Am I Entitled to Overtime in Pennsylvania?
Workers in the United States are fortunate enough to be protected by a number of state and federal laws that provide them with workplace rights and prohibit discriminatory and unfair employment practices. As you probably already know, most employers are required to pay most employees at least a minimum hourly wage in the U.S. You may, however, be unsure whether or not you are entitled to overtime wages. Navigating the often confusing, and sometimes conflicting, state and federal employment laws and regulations can be difficult which is why you should always consult an employment attorney with specific questions and concerns regarding overtime wages or any other aspect of the employee – employer relationship. As an employee though, you should have at least an overall understanding of the both the federal and Pennsylvania overtime wage laws.
Overtime wages are governed, at the federal level, by the Fair Labor Standards Act, or FLSA. The FLSA requires a covered employee to be paid overtime wages at the rate of one and one-half the employee’s regular hourly wage for all time worked beyond 40 hours in a workweek. The FLSA defines a workweek as “a fixed and regularly recurring period of 168 hours – seven consecutive 24-hour periods.” The workweek may begin on any day of the week and at any time of the day. Different groups of employees may have different starting dates and times as long as the dates and times remain consistent.
An employer may not average time worked over the course of two (or more) weeks. For example, let’s day you are paid an hourly wage of $10 per hour, are paid every two weeks, and that your workweek begins at 6:00 a.m. each Monday. Your work 46 hours the first workweek and 36 hours the second workweek. Your employer would be required to pay you for six hours of overtime at a rate of $15 per hour plus your regular hourly pay for the remaining 76 hours for a total of $850. While that may all sound rather straightforward, it can become complicated quickly.
Despite the fact that many employees actually like the concept, “banking” hours or “comp” time is not permitted under the FLSA overtime rules. “Comp” time allows an employer to avoid paying overtime to an employee by letting the employee “bank” the overtime hours for use at a later time. In the above example, instead of getting paid for your six overtime hours during this pay period those hours would be put in your “comp time bank” for you to use in the future. A month from now you might need to take six hours off that week. You could use your six “banked” hours at that time, allowing you to be paid even though you did not actually work those hours. The FLSA prohibits this type of practice.
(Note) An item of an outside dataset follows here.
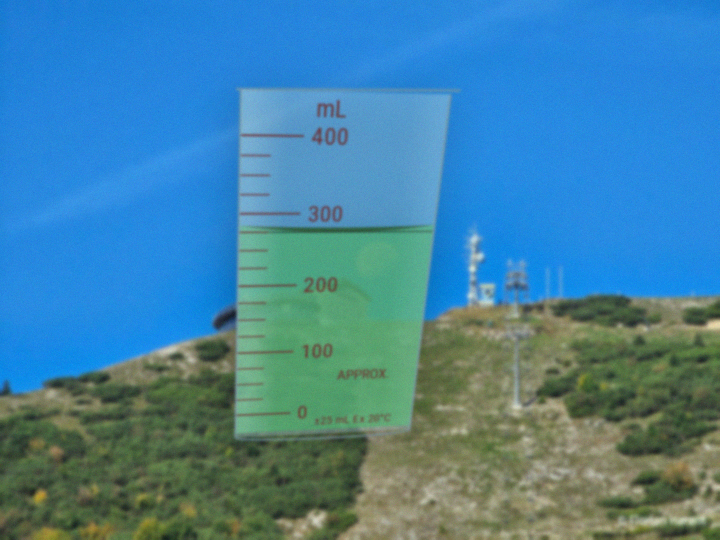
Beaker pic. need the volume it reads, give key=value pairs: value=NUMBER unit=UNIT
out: value=275 unit=mL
There are also a number of exclusions to the overtime wage requirements found in the FLSA. Some of the most common exclusions include:
- Executive, administrative, professional and outside sales employees
- Computer professionals
- Commissioned sales people
- Drivers, driver's helpers, loaders and mechanics
- Seasonal and recreational establishment employees
- Outside sales people
- Highly compensated employees
In order for your employer to avoid paying you overtime on the basis that you fit into one of the exclusions you must pass the test associated with that category. Most employers are careful to ensure that an employee truly qualifies for an exclusion before deciding not to pay overtime wages because the penalties for erroneously claiming an exclusion can be substantial.
- Along with the federal FLSA, the Pennsylvania Minimum Wage Act (PMWA) also governs overtime wages for Pennsylvania employers and employees. Although the overtime wage provisions of the PMWA are substantial similar to those found in the FSLA, there are some differences. When the two laws conflict, the employer must follow the provision that provides the most benefits to the employee. For instance, the FLSA allows an employer to avoid paying overtime to “highly compensated employees,” defined as those employees earning over $100,000 per year. The PMWA, however, does not provide for such an exclusion. Therefore, a Pennsylvania employer may not avoid paying overtime wages on the basis of the highly compensated employee exclusion found in the FLSA because Pennsylvania law provides the employee with more benefits.